Née en 1907, Germaine Tillion grandit dans une famille à la fois républicaine et catholique. Élève appliquée, elle devient étudiante brillante et passionnée. Préhistoire, égyptologie, histoire des religions, folklore celtique : tout l'intéresse. Elle voyage aussi. En Allemagne en 1932, alors sur le point de s'offrir aux Nazis puis l'Algérie dans le cadre d'une mission ethnographique dans les Aurès en 1935. L'Histoire s'emballe et précipite sa destinée. En 1940, elle fuit la débâcle comme des millions de français. Sur la route, elle entend le maréchal Pétain à la radio appelant à "cesser le combat". Elle enrage : pas question de capituler. Elle s'engage dans l'un des premiers réseaux de Résistance. Appels à la désobéissance, hébergement de parachutistes anglais, elle donne aussi ses papiers d'identité à une famille juive. En 1941, elle est dénoncée. Le réseau est démantelé et elle et ses compagnons sont envoyés au camp de concentration de Ravensbrück. Sa mère, elle aussi résistante, s'y trouve. Elle y perdra la vie dans les chambres à gaz. Toute sa vie durant, Germaine Tillion cherchera à comprendre ce qu'il s'est passé. Libérée en 1945 grâce à l'intervention de la Croix Rouge, elle est envoyée en Suède où elle recueille des témoignages afin de mener une étude ethnographique sur le camp d'où elle vient d'échapper à la mort.


NIVEAU INTERMÉDIAIRE - L’ENGAGEMENT ALGÉRIEN

Après guerre, elle reprend son activité d'ethnologue et repart en Algérie. Les excès du colonialisme français déjà observés 15 ans plus tôt se sont exacerbés. Chercheuse autant qu'écrivaine, elle refuse de séparer histoire "objective" et vécu subjectif, elle ne s'impose aucune neutralité universitaire et s'engage pleinement dans la querelle algérienne. Sur le terrain comme dans le débat d'idées. Elle met en place des centres sociaux dans le pays, dénonce haut et fort la torture pratiquée par l'armée française tout en condamnant les attentats commis par le FLN. En 1957, elle se rend secrètement à la Casbah d'Alger pour rencontrer Yacef Saâdi, l'un des leaders de la lutte armée. Elle obtient du responsable algérien la fin des attentats contre les civils en échange de la promesse de l'arrêt des exécutions capitales par les militaires français. Plus de cinquante plus tard, lors de l'entrée de Germaine Tillion au Panthéon en 2015, Yacef Saâdi se tiendra dans l'assemblée, en témoignage de sa reconnaissance envers elle.

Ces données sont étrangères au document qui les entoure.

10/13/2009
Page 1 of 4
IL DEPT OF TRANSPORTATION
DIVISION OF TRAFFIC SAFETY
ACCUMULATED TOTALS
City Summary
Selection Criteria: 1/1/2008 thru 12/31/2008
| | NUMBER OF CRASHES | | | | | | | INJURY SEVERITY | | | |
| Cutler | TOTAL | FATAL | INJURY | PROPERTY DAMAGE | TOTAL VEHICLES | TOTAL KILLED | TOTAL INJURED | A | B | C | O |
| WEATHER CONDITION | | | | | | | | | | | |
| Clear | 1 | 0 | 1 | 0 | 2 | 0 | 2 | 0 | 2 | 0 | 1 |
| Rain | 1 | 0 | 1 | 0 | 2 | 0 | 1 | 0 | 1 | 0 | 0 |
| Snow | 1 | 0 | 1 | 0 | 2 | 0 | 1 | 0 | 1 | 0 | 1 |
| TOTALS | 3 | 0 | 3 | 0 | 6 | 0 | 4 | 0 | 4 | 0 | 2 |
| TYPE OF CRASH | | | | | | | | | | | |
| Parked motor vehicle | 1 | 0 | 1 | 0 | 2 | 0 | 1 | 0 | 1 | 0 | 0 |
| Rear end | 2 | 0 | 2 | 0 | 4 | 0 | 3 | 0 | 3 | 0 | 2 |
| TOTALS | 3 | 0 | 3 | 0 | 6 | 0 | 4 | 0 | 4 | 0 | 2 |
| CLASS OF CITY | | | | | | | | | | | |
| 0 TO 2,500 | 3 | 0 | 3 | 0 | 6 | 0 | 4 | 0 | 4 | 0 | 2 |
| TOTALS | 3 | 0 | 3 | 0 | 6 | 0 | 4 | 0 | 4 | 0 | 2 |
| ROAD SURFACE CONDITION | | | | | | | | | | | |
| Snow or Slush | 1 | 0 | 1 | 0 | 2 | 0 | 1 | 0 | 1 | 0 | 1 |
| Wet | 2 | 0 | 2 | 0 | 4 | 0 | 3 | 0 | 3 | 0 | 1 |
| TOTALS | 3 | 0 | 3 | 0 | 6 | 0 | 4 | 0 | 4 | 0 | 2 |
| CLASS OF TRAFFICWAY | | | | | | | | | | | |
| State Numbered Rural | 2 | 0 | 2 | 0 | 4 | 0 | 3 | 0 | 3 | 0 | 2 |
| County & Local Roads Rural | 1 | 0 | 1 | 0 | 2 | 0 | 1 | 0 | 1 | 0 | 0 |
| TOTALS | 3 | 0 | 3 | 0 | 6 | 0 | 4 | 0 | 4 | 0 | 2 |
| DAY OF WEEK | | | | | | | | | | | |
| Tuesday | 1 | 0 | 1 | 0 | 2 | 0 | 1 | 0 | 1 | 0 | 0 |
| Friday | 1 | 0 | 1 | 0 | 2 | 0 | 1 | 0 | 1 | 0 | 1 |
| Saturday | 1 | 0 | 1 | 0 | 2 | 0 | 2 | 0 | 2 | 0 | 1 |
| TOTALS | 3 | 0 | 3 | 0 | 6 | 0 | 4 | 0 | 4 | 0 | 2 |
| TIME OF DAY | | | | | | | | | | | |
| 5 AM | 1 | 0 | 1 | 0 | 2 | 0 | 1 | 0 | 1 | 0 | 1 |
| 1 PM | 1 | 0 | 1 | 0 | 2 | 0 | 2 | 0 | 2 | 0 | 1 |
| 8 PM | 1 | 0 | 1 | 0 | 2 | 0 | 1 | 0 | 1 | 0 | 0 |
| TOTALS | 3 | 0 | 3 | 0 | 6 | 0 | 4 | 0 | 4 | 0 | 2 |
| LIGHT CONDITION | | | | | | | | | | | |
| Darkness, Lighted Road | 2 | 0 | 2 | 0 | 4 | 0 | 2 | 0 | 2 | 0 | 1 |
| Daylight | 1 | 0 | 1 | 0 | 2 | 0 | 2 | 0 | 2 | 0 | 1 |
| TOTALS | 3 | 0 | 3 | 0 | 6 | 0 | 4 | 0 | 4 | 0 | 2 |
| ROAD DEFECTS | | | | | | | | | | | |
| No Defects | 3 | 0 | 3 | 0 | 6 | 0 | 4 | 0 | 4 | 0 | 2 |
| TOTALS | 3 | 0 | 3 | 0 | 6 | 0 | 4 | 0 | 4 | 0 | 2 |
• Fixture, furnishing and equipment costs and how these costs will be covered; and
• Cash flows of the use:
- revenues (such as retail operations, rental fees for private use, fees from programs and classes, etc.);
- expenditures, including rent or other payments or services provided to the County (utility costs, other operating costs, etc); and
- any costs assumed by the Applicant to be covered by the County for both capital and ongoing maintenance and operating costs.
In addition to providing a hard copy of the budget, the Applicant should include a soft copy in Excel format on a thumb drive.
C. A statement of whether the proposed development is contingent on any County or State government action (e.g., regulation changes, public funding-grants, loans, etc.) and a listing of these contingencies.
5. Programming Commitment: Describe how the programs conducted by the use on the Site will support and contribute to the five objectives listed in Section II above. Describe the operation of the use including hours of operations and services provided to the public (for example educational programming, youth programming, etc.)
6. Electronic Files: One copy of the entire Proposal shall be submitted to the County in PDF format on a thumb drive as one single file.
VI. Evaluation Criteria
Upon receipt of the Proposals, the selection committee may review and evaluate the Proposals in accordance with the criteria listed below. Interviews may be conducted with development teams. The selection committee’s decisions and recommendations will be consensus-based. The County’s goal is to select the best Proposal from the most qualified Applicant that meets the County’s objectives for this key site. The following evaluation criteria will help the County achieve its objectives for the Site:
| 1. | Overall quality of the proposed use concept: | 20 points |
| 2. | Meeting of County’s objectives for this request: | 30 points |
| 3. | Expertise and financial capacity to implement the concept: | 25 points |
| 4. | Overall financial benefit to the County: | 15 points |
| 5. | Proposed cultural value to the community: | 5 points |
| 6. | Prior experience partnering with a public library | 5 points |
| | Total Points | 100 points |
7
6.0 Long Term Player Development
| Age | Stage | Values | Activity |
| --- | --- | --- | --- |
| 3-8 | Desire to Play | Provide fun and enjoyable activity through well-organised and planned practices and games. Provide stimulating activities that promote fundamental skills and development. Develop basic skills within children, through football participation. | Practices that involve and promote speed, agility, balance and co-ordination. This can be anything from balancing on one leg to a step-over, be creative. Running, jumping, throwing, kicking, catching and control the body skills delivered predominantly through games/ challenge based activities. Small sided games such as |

NIVEAU EXPERT - LA VÉRITÉ ENVERS ET CONTRE TOUS

Accusée d'avoir "contribué au désastre" par les partisans de l'Algérie Française, trop modérée et pas assez pro-FLN pour la gauche : Germaine Tillion maintiendra toute sa vie une éthique qui la verra être bousculée par tous les camps. C'est cette foi qui lui permet d'imposer l'enseignement en prison, alors inexistant en France, de s'engager pour l'émancipation des femmes autour de la Méditerranée ou de dénoncer à la fin de sa vie l'usage de la torture par les troupes américaines en Irak. Femme de conviction, elle était prête à tous les engagements, à la condition de ne pas leur sacrifier la vérité. "Dans une période où toutes les passions sont exaspérées et d'abord les nôtres ; où nous avons les nerfs à fleur de peau et le coeur au bord des lèvres, nous ne devons pas nous abandonner aux excès de notre agacement, ou de notre dégoût , mais nous devons nous efforcer de bien voir (le peu qu'on nous laisse voir), de bien comprendre et de bien juger". Et c'est écrit en 1941.